Dear Datalad team,
Since GIN is imposing quite strict limits to repo size (50 GB, typically too small for large neuroimaging datasets), I am looking for a convenient alternative to push my large datalad datasets with multiple subdatasets to.
Can you recommend any alternatives?
Thanks very much in advance!
Best wishes,
Lukas
what kind of dataset (modalities, bids? has raw bids published?….)?
Hi @yarikoptic ,
Thanks for the prompt response!
Typically, we have large multi-modal brain imaging datasets (any combination of fMRI, structural MRI, PET, diffusion, MRS, ASL).
Structure is as follows
Superdataset
- sourcedata (not pushed/published)
- BIDS (only contains BIDS-converted .nii.gz data)
- derivatives (fmriprep preproc for fMRI, etc)
- code
- pipeline (containers with fmriprep & mriqc versions typically)
- firstlevel
- secondlevel
Size in total typically a few TBs. Pushing to GIN is very handy as it allows us to use datalad drop locally which prevents us from needing tons of storage on our local server, and of course sharing whatever super/subdataset we like with our papers. Therefore, I would like to try to keep this kind of functionality.
Thanks!
Lukas
As a heads up, there are some tricks to getting multi-TB datasets uploaded to OpenNeuro.

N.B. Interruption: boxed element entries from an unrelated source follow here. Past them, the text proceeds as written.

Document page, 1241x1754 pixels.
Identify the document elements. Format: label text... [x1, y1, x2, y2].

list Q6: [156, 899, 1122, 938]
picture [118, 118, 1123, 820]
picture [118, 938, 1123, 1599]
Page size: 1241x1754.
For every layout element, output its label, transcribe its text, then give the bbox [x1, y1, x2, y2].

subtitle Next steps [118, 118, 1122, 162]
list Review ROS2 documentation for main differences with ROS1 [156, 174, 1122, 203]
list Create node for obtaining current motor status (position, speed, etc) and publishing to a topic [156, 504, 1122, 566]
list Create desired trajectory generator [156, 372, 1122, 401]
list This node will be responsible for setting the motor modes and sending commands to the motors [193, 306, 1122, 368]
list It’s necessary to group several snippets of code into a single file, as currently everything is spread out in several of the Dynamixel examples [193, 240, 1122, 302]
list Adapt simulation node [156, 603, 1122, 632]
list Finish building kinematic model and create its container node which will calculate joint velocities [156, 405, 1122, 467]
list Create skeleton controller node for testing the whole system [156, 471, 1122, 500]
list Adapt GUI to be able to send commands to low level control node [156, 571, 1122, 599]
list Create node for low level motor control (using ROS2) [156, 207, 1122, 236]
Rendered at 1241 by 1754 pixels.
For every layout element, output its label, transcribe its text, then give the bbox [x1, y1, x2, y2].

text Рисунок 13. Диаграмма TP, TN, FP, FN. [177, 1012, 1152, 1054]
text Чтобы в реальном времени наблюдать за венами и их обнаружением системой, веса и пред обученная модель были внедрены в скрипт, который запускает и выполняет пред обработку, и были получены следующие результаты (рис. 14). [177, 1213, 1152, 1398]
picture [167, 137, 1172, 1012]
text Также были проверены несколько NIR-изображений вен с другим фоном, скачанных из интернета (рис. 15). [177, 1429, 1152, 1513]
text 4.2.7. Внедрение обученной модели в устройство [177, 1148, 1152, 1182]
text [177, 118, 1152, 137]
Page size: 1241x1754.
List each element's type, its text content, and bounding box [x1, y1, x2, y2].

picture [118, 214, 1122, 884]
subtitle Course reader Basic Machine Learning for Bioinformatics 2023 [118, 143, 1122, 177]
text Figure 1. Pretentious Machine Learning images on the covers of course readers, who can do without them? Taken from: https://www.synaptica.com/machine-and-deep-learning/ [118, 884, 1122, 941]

See Difficulties uploading large dataset · Issue #3683 · OpenNeuroOrg/openneuro · GitHub
Thanks @yarikoptic @psadil
Can it be configured as a remote for superdataset with subdatasets within datalad like GIN (for which there is a nice workflow in the handbook which I am currently using)?
If not, it would be great to develop one maybe, and I would be happy to help testing!
Best wishes,
Lukas
are you talking about “study” or “derivative” type of a dataset? study – not “allowed” on openneuro – can just push to github / gin/ whatnot. “derivative” like fmriprep, with subdataset(s) for raw - yes, that is what that demo one I pointed to is (there are some URL gotchas there… but that is a separate question
)
Hi Yarik,
Here is an example of what we currently have on GIN: labgas/proj_erythritol_4b: Superdataset for work package 4 of the FWO-SNSF erythritol research project - G-Node GIN
It would be nice to be able to keep such structure, but it seems like there is no alternative, so we could push derivatives (which is typically the largest subdataset) to openneuro instead?
GIN will impose a limit of 50GB per repo and 1TB in total, severly limiting its usecases…
Thanks,
Lukas